Tribunal Administratif de Poitiers — Décision N° TA86-2303044

jeudi 20 février 2025

JuridictionTribunal Administratif de Poitiers
SectionTribunal Administratif de Poitiers
N° DossierTA86-2303044
TypeDécision
RecoursExcès de pouvoir
Formation3ème chambre
Avocat requérantROBISCH

Texte intégral

Vu la procédure suivante :

Par une requête enregistrée le 9 novembre 2023, M. B A, représenté par Me Robisch, demande au tribunal :

1°) d'annuler l'arrêté du 11 octobre 2023 par lequel le préfet de la Charente lui a refusé la délivrance d'un titre de séjour salarié, l'a obligé à quitter le territoire français et a fixé le pays de destination de sa reconduite à la frontière ;

2°) d'enjoindre au préfet de la Charente de réexaminer sa situation dans le délai de deux mois à compter de la date de notification du jugement à intervenir ;

3°) de mettre à la charge de l'État une somme de 1 500 euros au titre de l'article L. 761-1 du code de justice administrative.

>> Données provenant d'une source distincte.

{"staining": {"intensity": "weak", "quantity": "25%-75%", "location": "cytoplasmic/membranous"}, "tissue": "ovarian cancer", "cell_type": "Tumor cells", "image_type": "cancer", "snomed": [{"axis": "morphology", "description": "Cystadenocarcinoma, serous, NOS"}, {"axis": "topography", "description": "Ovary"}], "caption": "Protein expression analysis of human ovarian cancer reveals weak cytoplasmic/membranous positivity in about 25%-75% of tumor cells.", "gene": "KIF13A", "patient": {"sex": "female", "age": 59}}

Il soutient que les décisions portant refus de titre de séjour et obligation de quitter le territoire sont entachées d'erreurs de fait et d'une erreur manifeste d'appréciation

La requête a été communiqué au préfet de la Charente, qui n'a pas produit d'observations.

Vu les autres pièces du dossier.

Vu :

- le code de l'entrée et du séjour des étrangers et du droit d'asile,

- le code des relations entre le public et l'administration,

- le code de justice administrative.

Le président de la formation de jugement a dispensé la rapporteure publique, sur sa proposition, de prononcer des conclusions à l'audience.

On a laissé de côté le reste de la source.